A huge reason as to why the lockout was held so deep into the preseason and the regular season was that stars were flexing their muscles a little too much for owners’ liking. Determining where they play was always supposed to lie as a responsibility slated for ownership and general managers, not the friendships and hidden phone conversations that players hold behind the scenes.
Howard is attempting to remove himself from a team that seems to be going nowhere with him, and with his demands comes a new air of accountability.
Last season, he was right behind Derrick Rose in the MVP race for two reasons.
- He averaged double-doubles and was the only man on his team who seemed to give a damn about the direction of the franchise continuously and ferociously.
- Everyone liked him because he was making the best case with a team stuck in mediocrity.
After a preseason showing that should be valued as a statement to Orlando’s front office to move him sooner than later, Howard is not that guy who is smiling even when everything around him is going wrong.
Hate to say it, but the way he is going about taking his future into his own hands, not keeping this quiet and cordial, will put an undue amount of pressure on his shoulders that he may not live up to.
One bad game or a few will cast him out of voters’ minds quicker than it ever would have before.
Kevin Durant is an old-school type of basketball player that is embraced by all audiences because his crave for leadership is backed up by his ever-developing game. Striving to perfect his low-post game is just one of the things that Durant is conquering in order to get his young OKC team under control.
The biggest task under his belt is maintaining chemistry with his main facilitator, Russell Westbrook.

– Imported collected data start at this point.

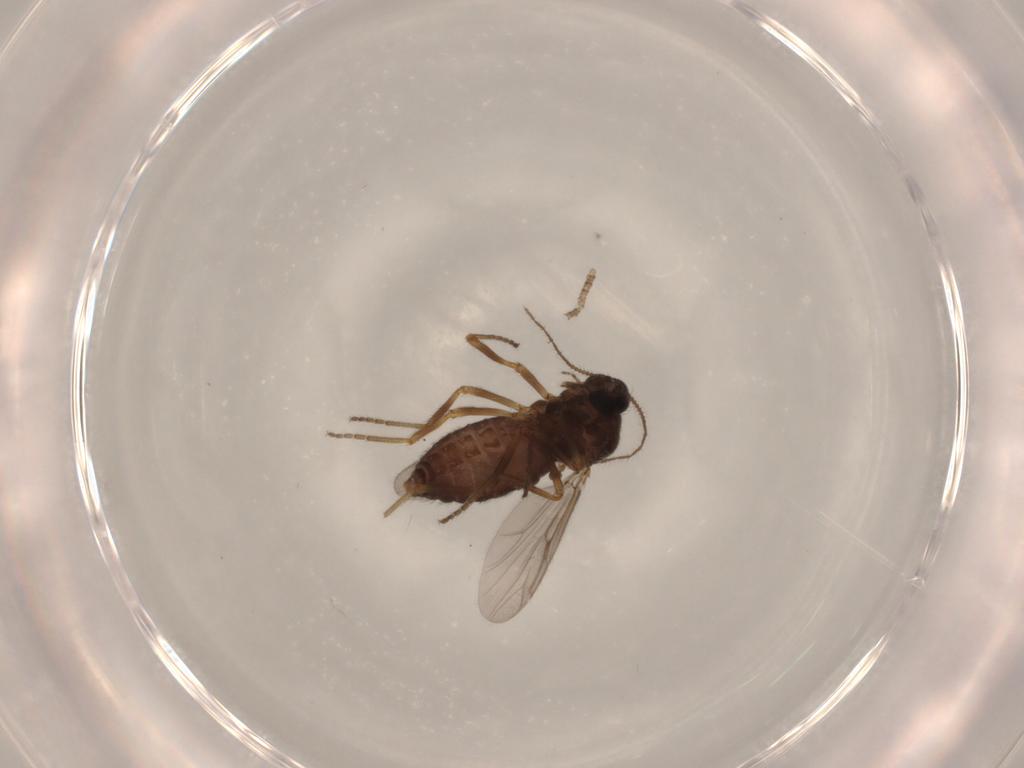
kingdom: Animalia
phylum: Arthropoda
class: Insecta
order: Diptera
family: Ceratopogonidae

The Durant-Westbrook combination is of vital importance to the success of the Thunder this season. The lapses in judgment Westbrook showed last season deep into the playoffs and even in the regular season will haunt OKC drastically with not much time to prove their point.
In the preseason matchup against the Dallas Mavericks—of course without Dirk Nowitzki—the Thunder showed development in the sense that Durant and Westbrook were far more in tune with each other than when their season ended.
The two-time scoring champion of the NBA will come back better and slightly bigger than ever. Getting a little more strength in his lanky frame and becoming more powerful around the rim will pay off in those key matchups against more stacked opponents when the postseason comes under way. His maturity is also a huge reason as to why the OKC Thunder will be the Western Conference’s No. 1 or No. 2 seed.
No matter happens around the league, Durant will always improve and he will always be the Thunder’s go-to guy with his focus solid on the players around him and leading them to the forefront of the league. Their youth has provided questions to how deep they can go against more veteran-stranded franchises, but Durant cancels all of those underlying issues out with the dedication he has to the game and the leadership capabilities that he has yet to reach.
With the acquisition of Chris Paul and Chauncey Billups, the LA Clippers are officially back on the map before anything can truly be said or done in the regular season.
The ideal that held Blake Griffin from being considered for the MVP candidacy last season was that, even though his individual performances were eye-opening, the collective Clippers’ season record was below-average and unacceptable. The MVP of the league must at least be a part of a winning squad to be considered more valuable than anyone else in surrounding cities or beyond.
Now that the Clippers are stacked more than they previously had been with the addition of Caron Butler and the aforementioned veterans, Griffin has a great chance at ending this season on a higher note as one of the top five seeds coming out of the West.
It may be a bit premature to designate him the true leader of the team, but it will most definitely be amongst his primary efforts that the Clippers land in the postseason comfortably. It will be a test of his qualities through such a revamped roster and if he performs to the height of his potential, an admission into the MVP candidacy will be well deserved.